On 11/10/11 2:38 PM, Jason McBrien wrote:
On Tue, Oct 11, 2011 at 1:52 PM, Ian King<IanK at
vulcan.com> wrote:
You're relying on the ruling of a judge who
was found to be prejudiced in
the case and removed? And "steal[ing]" is a pretty harsh word to use in
relation to the pricing policy of a product you were not compelled to buy.
-- Ian
" In addition, Microsoft charges a lower price to OEMs who agree to ship all
but a minute fraction of their machines with an operating system pre-
installed."
For a while, you simply couldn't buy a PC without Windows.

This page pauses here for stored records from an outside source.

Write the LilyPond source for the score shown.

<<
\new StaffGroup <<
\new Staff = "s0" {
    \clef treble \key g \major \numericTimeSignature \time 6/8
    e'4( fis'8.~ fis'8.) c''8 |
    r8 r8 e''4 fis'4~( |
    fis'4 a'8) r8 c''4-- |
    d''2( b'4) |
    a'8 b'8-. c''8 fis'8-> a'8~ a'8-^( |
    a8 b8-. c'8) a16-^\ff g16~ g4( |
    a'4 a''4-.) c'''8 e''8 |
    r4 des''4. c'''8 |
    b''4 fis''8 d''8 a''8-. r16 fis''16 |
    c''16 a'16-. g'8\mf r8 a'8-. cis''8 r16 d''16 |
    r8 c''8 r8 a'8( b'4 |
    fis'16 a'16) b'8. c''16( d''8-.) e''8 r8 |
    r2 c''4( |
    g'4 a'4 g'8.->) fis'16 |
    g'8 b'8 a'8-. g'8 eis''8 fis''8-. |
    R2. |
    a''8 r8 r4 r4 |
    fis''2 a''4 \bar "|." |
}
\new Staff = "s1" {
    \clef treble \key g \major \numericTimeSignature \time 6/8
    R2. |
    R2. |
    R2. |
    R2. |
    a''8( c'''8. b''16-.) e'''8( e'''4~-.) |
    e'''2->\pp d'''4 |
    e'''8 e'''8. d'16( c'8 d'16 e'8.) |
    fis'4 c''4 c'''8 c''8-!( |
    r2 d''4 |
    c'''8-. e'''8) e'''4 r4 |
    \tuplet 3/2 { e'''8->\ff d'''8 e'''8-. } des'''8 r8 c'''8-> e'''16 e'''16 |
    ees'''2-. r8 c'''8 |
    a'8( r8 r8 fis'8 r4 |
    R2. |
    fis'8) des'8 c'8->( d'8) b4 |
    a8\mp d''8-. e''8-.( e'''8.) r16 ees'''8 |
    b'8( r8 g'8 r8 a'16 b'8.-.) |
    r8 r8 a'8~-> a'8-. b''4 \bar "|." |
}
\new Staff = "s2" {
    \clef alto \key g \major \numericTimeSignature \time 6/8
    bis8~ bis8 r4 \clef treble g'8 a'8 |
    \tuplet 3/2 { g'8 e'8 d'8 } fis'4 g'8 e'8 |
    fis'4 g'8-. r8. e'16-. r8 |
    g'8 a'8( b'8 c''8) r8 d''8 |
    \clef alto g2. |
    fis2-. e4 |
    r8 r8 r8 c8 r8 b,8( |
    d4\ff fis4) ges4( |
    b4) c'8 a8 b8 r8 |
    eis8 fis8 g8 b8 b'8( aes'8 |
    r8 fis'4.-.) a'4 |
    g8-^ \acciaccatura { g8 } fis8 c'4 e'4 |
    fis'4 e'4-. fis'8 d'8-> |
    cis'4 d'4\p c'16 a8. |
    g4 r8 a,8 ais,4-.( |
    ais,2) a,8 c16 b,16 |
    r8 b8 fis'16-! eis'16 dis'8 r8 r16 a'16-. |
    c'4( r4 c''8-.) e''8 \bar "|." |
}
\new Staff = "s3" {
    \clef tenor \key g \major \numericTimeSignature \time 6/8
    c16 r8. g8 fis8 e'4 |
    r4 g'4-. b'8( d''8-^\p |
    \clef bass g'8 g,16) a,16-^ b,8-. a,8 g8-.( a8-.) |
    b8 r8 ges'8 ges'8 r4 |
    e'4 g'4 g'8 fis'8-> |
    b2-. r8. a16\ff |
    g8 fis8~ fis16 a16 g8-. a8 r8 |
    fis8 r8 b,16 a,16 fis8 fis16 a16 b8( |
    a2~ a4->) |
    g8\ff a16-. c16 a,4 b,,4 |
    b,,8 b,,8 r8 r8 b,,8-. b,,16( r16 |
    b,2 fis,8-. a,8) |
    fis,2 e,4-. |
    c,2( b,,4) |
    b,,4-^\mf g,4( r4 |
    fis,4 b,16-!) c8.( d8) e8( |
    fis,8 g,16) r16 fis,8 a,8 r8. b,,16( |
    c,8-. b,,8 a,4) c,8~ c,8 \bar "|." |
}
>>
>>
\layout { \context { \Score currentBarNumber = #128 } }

In general, it's still pretty difficult (wonder why?)
And this is not because of lack of consumer demand for (e.g. Linux);
when Dell opened their Salesforce-based customer feedback site, it was
the #1 request even back then (according to Marc Benioff in "Behind the
Cloud").
Even if you were
going immediately uninstall Windows and install Linux, or Solaris x86, or
OS/2, or BeOS. This directly affected a company I worked for who bought
commodity PCs to run various Solaris x86 staging and development
environments. The net result of their pricing policy was everyone who bought
a computer was charged for Windows, whether they used it or not.
That is still the case.
--Toby
I'd say
that veers into "stealing" territory.